* REQUIREMENT
Write out, from the entries below, exactly the lines that run between the lines holding "Document page, 1500x844 pixels." and "Document page, 2001x1125 pixels.", inclusive, and stop there.

━━━━━━━━━━━━━━━━

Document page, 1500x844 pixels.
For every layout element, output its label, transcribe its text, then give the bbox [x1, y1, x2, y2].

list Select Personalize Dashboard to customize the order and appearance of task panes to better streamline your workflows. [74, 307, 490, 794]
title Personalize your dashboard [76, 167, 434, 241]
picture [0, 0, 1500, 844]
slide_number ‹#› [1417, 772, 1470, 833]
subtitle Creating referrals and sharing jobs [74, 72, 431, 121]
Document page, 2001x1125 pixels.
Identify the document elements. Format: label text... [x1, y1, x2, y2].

━━━━━━━━━━━━━━━━

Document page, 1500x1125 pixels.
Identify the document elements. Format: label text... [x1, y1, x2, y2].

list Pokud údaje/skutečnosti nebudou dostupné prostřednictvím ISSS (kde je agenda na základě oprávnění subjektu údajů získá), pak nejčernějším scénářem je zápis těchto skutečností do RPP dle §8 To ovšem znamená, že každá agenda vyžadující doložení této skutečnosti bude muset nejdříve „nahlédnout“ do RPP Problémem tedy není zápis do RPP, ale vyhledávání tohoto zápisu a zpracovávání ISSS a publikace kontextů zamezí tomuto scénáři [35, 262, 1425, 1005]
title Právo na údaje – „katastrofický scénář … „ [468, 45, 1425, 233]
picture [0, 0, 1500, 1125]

━━━━━━━━━━━━━━━━

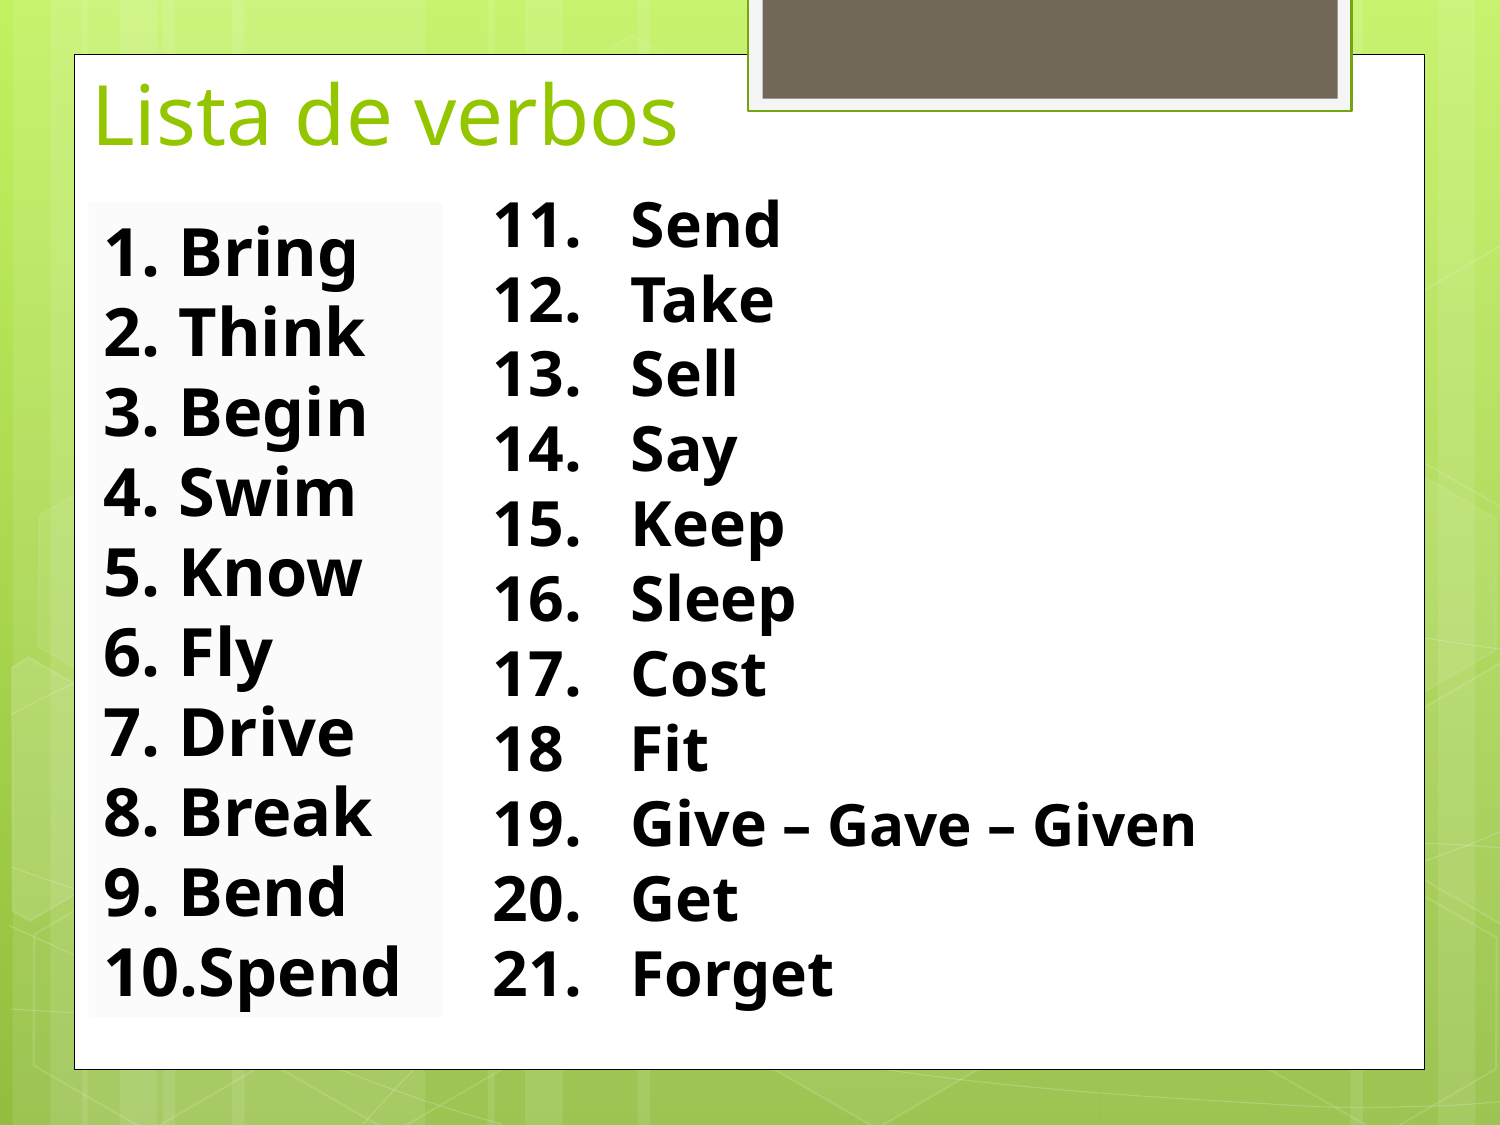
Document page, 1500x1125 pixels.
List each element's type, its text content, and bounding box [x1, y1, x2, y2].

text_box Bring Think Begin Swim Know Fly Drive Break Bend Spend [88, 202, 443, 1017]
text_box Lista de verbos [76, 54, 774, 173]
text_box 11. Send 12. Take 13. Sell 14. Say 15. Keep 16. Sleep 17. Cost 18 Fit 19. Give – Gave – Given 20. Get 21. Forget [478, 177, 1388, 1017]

━━━━━━━━━━━━━━━━

* WRITTEN RESPONSE
Document page, 1500x844 pixels.
For every layout element, output its label, transcribe its text, then give the bbox [x1, y1, x2, y2].

list Select Personalize Dashboard to customize the order and appearance of task panes to better streamline your workflows. [74, 307, 490, 794]
title Personalize your dashboard [76, 167, 434, 241]
picture [0, 0, 1500, 844]
slide_number ‹#› [1417, 772, 1470, 833]
subtitle Creating referrals and sharing jobs [74, 72, 431, 121]
Document page, 2001x1125 pixels.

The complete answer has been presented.